文書抜粋:
##########

裏側矯正とは?種類やおすすめの人、メリット・デメリットを徹底解説
- 2024年6月24日
- コラム
裏側矯正は、矯正器具を歯の裏側に設置しておこなう歯列矯正のことです。舌側に歯列矯正を装着するため舌列矯正とも呼ばれています。今回はそんな歯列矯正の特徴やメリット・デメリットについて解説していきます。
裏側矯正とは?
裏側矯正とは、歯の裏側にブラケットと呼ばれる装置をとりつける歯科矯正のことをいいます。歯の舌側に矯正装置をとりつけることから、舌側矯正とも呼ばれています。
具体的には、歯の裏側に装着したブラケットにワイヤーを通して、力を加えて歯を動かし、歯を治療していきます。

##########

データセット内容:
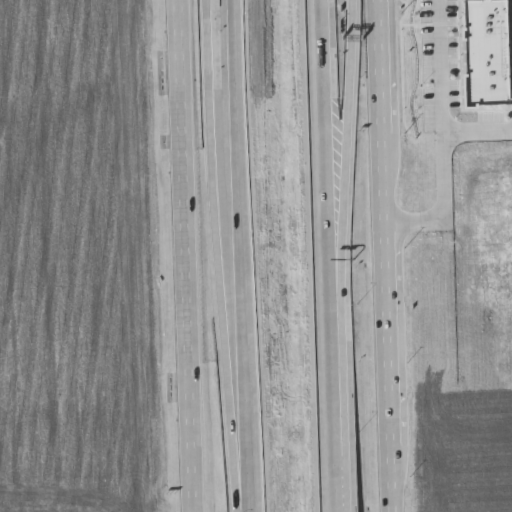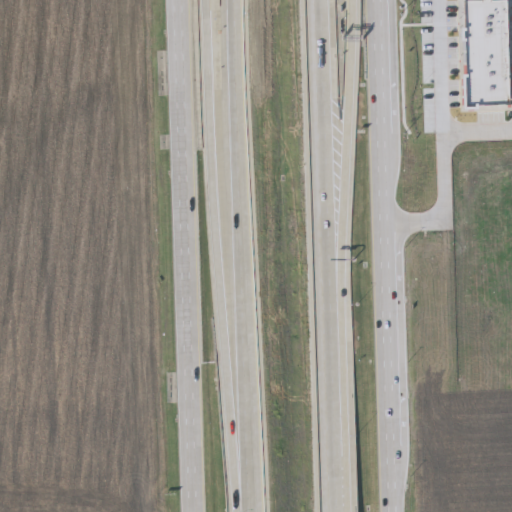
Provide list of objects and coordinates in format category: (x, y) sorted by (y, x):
road: (315, 7)
building: (488, 53)
building: (487, 54)
road: (443, 68)
road: (320, 94)
road: (347, 171)
road: (446, 176)
road: (243, 201)
road: (186, 256)
road: (221, 256)
road: (383, 256)
road: (328, 258)
road: (333, 427)
road: (250, 458)
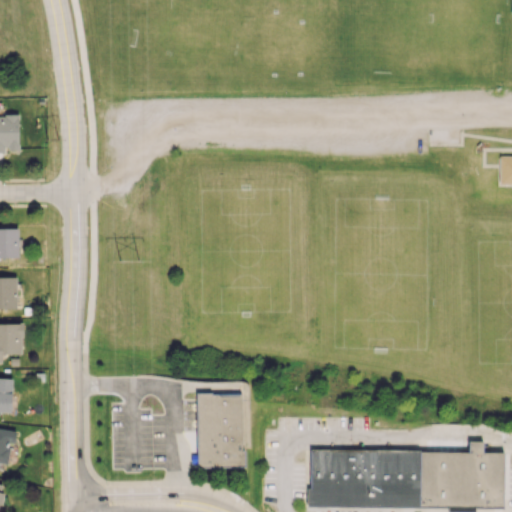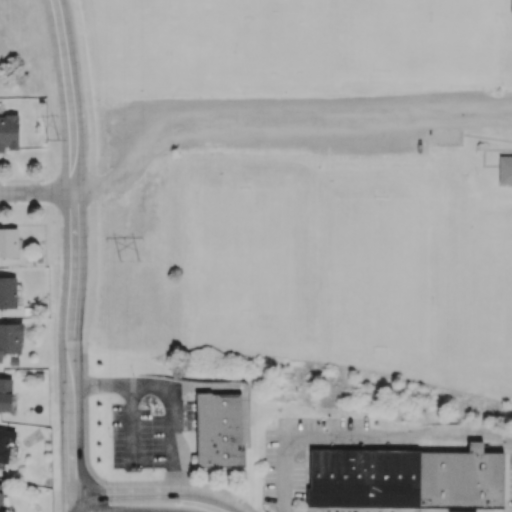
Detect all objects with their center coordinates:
building: (510, 5)
building: (511, 7)
park: (412, 34)
park: (163, 35)
park: (273, 35)
road: (345, 120)
parking lot: (315, 121)
building: (9, 131)
power tower: (54, 140)
road: (135, 148)
building: (504, 169)
building: (505, 170)
road: (86, 189)
park: (310, 191)
road: (37, 192)
building: (8, 242)
road: (74, 255)
road: (99, 255)
power tower: (134, 257)
park: (490, 265)
park: (246, 268)
park: (377, 270)
building: (7, 292)
building: (10, 337)
park: (491, 339)
road: (173, 389)
building: (5, 394)
road: (129, 424)
building: (218, 430)
parking lot: (152, 433)
building: (220, 433)
road: (360, 439)
building: (6, 443)
parking lot: (297, 451)
building: (405, 478)
building: (407, 480)
road: (169, 483)
road: (156, 493)
road: (138, 512)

##########

演習: 裏側矯正の文書抜粋では、歯の裏側にとりつける装置は何と呼ばれていますか。

出力結果: ブラケットと呼ばれています。